May demonstrated that she was out of touch with the real world during the last election campaign so I suppose that we should not be surprised that she continues to do so. As for Rudd, who was being touted as a future party leader, her performance has disappointed the more liberal wing of the Tory Party and outraged members of the public including myself. The current leaders of the UK, which was once known for its tolerance, justice and fair play are responsible for destroying that reputation with a series of badly conceived, populist and racist policies.

It’s time that May dropped her unrealistic immigration targets and admitted that her policies are misguided and their execution cruel.

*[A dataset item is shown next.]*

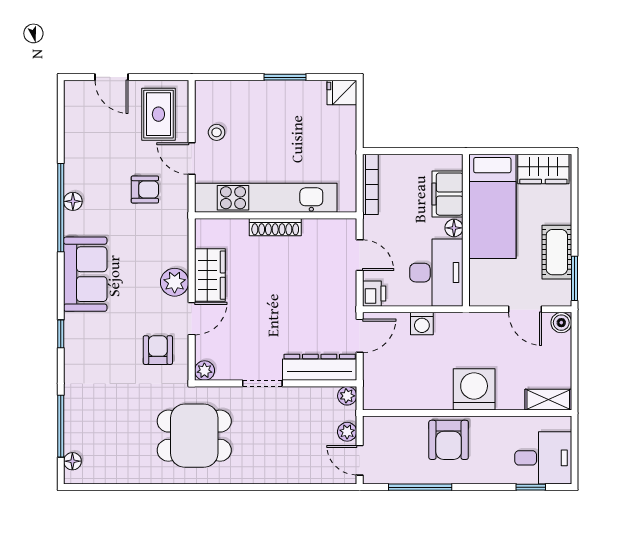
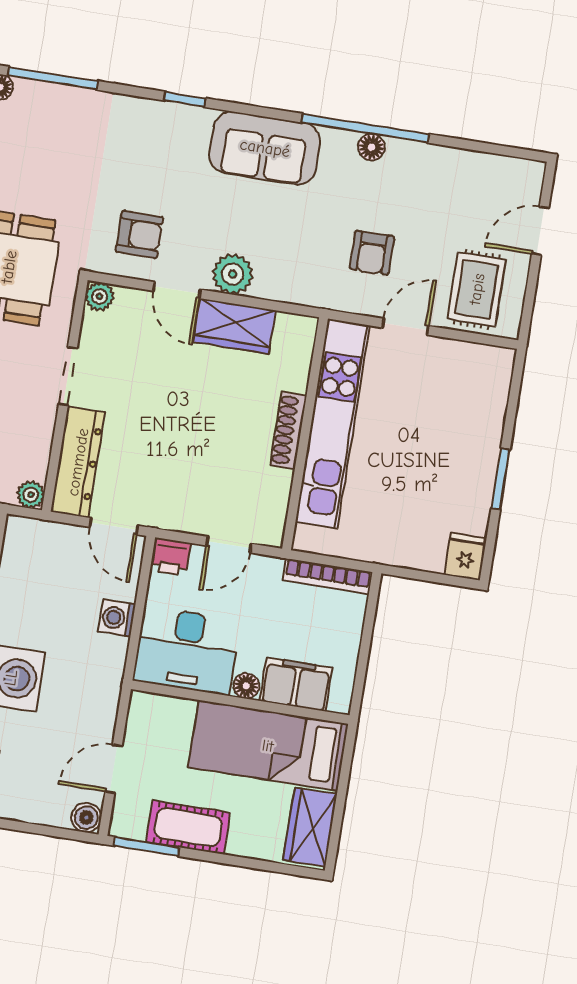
rug: (158, 114) -> (477, 289), turned 90
stool: (217, 132) -> (437, 368), removed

The Brexiteers' lies about migrants and tabloid hysteria; together with genuine concern about the pressure on public services caused by savage Tory spending cuts on schools, the NHS, local authorities and their social care budgets, have created the conditions for May’s "hostile environment" policies. History has shown us that it’s always easy to blame foreigners, or people with a different skin colour or religion, for your own home-grown problems: but it's not too late for some honesty in politics and a new more humane way forward for the Tory party. Otherwise the tag line “The Nasty Party” will stick to them until the next election!